Taxonomies follow thesaurus standards for relationships. Thesaurus hierarchical relationships comprise three types: generic-specific or “is a” kind of relationship, generic-instance (where the instance is a named entity or proper noun), and whole-part. Ontologies have only generic-specific “is a” hierarchical relationships, which are between classes and subclasses. The relationship between an individual and a class is not considered hierarchical in an ontology but rather a relationships of class-member. Also, the whole-part relationship is not considered hierarchical in ontologies (but could be created as a semantic relationship).

While generic-instance is a permitted hierarchical relationship type In a taxonomy, named entity concepts (proper nouns) are not so often narrower to a corresponding generic concept, but rather tend to be grouped in their own separate concept scheme to serve as a separate search facet or filter.

A generic associative (“related”) relationship may exist in taxonomies, although it is more of a feature of thesauri. It is bidirectional and reciprocal, and it tends to be used between concepts within the same concept scheme, which often corresponds to a class in an ontology. Ontologies do not have a generic associative relationship. Instead, ontologies have semantic relations which are designated by the ontology creator, just as the classes are designated, and they are not used within classes but across a specified pair of classes. Suggestions of what might be of related interest to the end-user is not within the scope of an ontology’s purpose which is more structured and based on rules. Ontologies may have other bidirectional reciprocal relationships, such as “goes with,” “has sibling, “accompanies,” etc.

Equivalency and alternative labels

In a taxonomy, each concept has a single preferred label in each language for display and any number of alternative labels and hidden labels per language to help match on searching or tagging. In the traditional thesaurus model, “nonpreferred” terms redirect to “preferred” terms. The alternative labels are sufficiently equivalent in the context of the taxonomy and content to be used for a given concept, and thus might not be exact synonyms. Alternative labels include synonyms, near synonyms, and possibly even narrower terms not deemed needed as concepts with preferred labels.

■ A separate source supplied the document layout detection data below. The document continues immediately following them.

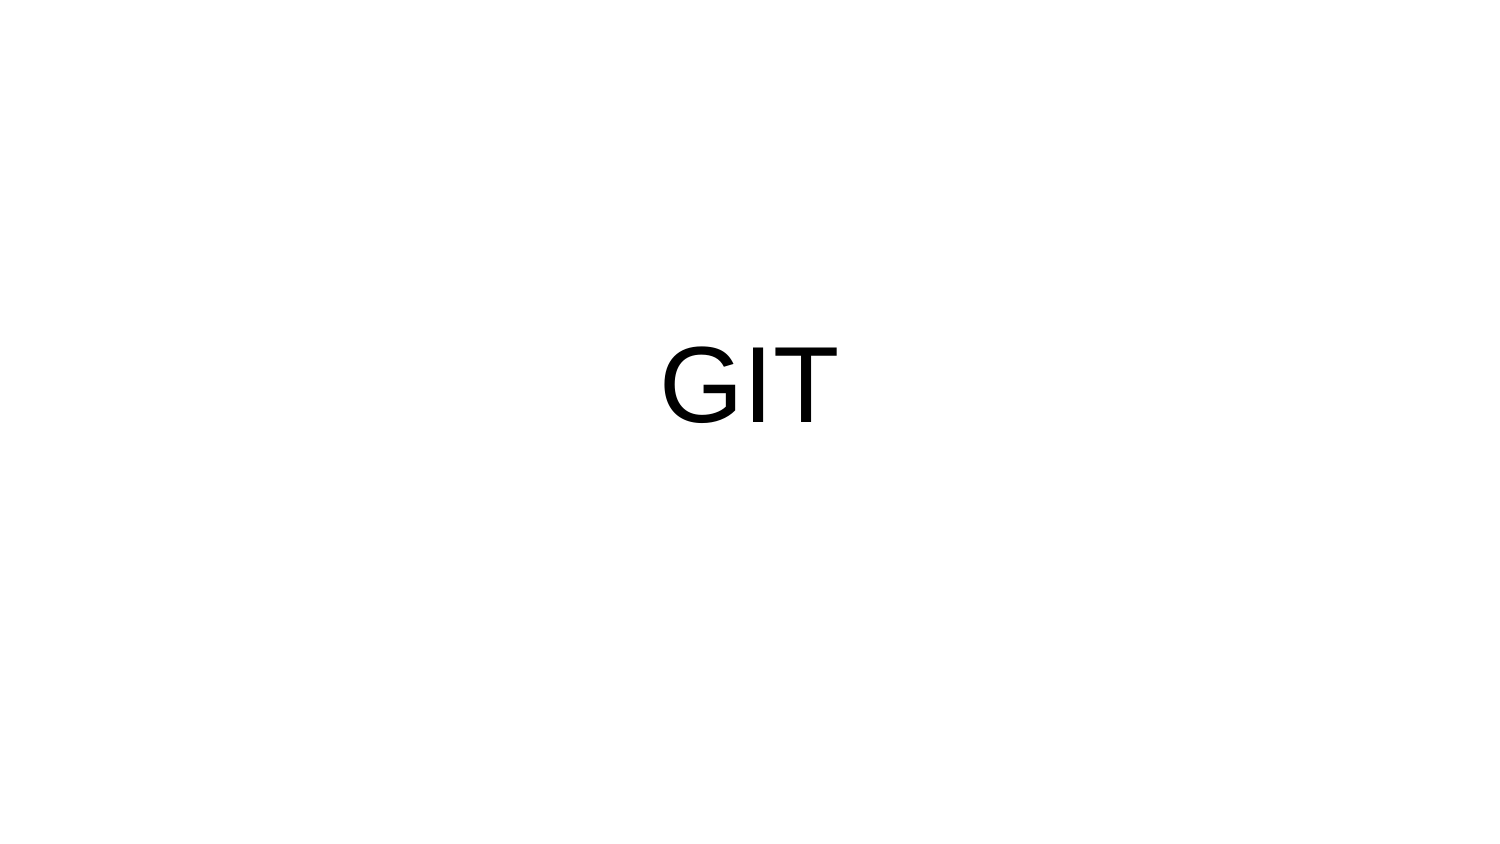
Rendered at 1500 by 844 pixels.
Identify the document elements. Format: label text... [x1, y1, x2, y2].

title GIT [51, 122, 1449, 459]
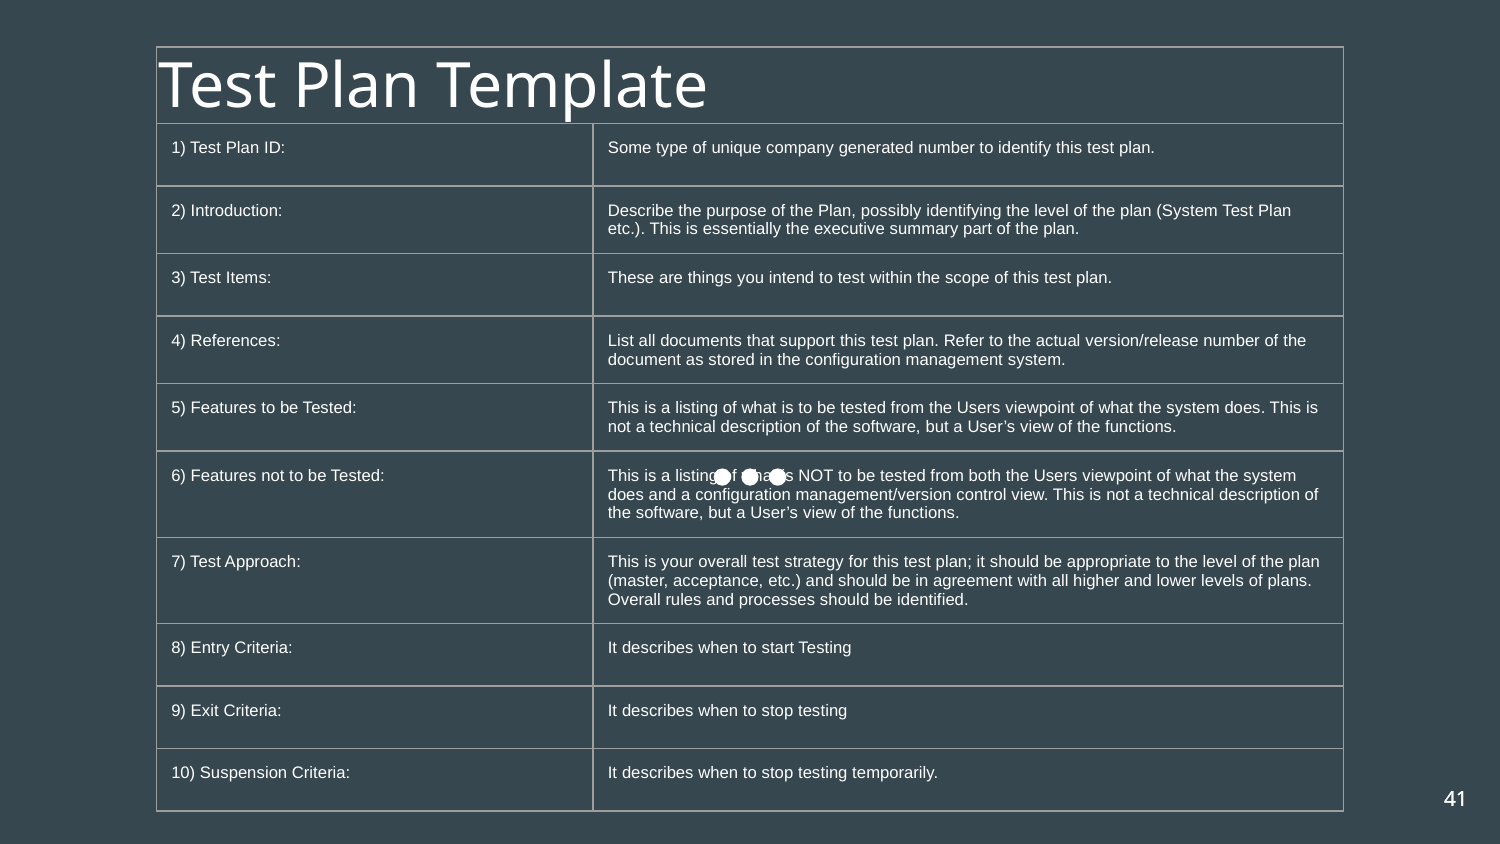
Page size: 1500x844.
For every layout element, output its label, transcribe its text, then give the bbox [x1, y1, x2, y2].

table_cell It describes when to start Testing [594, 624, 1343, 685]
table_cell This is a listing of what is NOT to be tested from both the Users viewpoint of what the system does and a configuration management/version control view. This is not a technical description of the software, but a User’s view of the functions. [594, 452, 1343, 537]
table_cell It describes when to stop testing temporarily. [594, 749, 1343, 810]
table_cell This is your overall test strategy for this test plan; it should be appropriate to the level of the plan (master, acceptance, etc.) and should be in agreement with all higher and lower levels of plans. Overall rules and processes should be identified. [594, 538, 1343, 623]
table_cell 1) Test Plan ID: [157, 124, 592, 185]
table_cell Some type of unique company generated number to identify this test plan. [594, 124, 1343, 185]
table_cell This is a listing of what is to be tested from the Users viewpoint of what the system does. This is not a technical description of the software, but a User’s view of the functions. [594, 384, 1343, 450]
table_header [157, 48, 1343, 123]
table_cell 3) Test Items: [157, 254, 592, 315]
table_cell 9) Exit Criteria: [157, 687, 592, 748]
table_cell 4) References: [157, 317, 592, 383]
table_cell It describes when to stop testing [594, 687, 1343, 748]
table_cell 6) Features not to be Tested: [157, 452, 592, 537]
table_cell List all documents that support this test plan. Refer to the actual version/release number of the document as stored in the configuration management system. [594, 317, 1343, 383]
table_cell 2) Introduction: [157, 187, 592, 253]
table_cell 5) Features to be Tested: [157, 384, 592, 450]
title Test Plan Template [143, 30, 1299, 138]
table_cell 7) Test Approach: [157, 538, 592, 623]
slide_number ‹#› [1392, 767, 1483, 833]
table_cell These are things you intend to test within the scope of this test plan. [594, 254, 1343, 315]
table_cell 8) Entry Criteria: [157, 624, 592, 685]
table_cell 10) Suspension Criteria: [157, 749, 592, 810]
table_cell Describe the purpose of the Plan, possibly identifying the level of the plan (System Test Plan etc.). This is essentially the executive summary part of the plan. [594, 187, 1343, 253]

In ontologies, the OWL element sameAs is intended for equivalency of individuals, and equivalentClass is for the equivalency of classes, and they mean exact equivalence. But there is no designation of one name being preferred and the other alternative. They all are preferred. The use of sameAs and equivalentClass are not intended for use within a single ontology, but rather across different ontologies. So, those OWL elements are similar to the SKOS exactMatch relationship, which is used across concept schemes or taxonomies. They do not support search within the same data set as alternative labels do.

Enforcement of rules

SKOS is a data model for taxonomies and thesauri, but it does not specify any rules for usage. Rather, the taxonomy creator should attempt to follow the guidelines, not exactly rules, in the thesaurus standards (ANSI/NISO Z39.19 and ISO 25964-1). The quality standards include disjoint labels (a label can be used only once for a concept, preferred or alternative, and for only one concept), single relationships (a pair concepts my have hierarchical or associative relationships between them, but not both), and no hierarchical cycles. The standard for ontologies, on the other hand, OWL, has many rules built into it. This makes OWL ontologies more powerful by supporting inferencing and reasoning.

Conclusions

Taxonomies and ontologies share some features, but each has its own additional features. Thus, a combination of a SKOS taxonomy with an OWL ontology combines the features of both. Furthermore, the combination of a taxonomy with an ontology also enables a combination of uses, namely the search and retrieval for both content and data together. Rather than a convergence of taxonomies and ontologies, they are carefully and deliberately combined to maximize their benefits.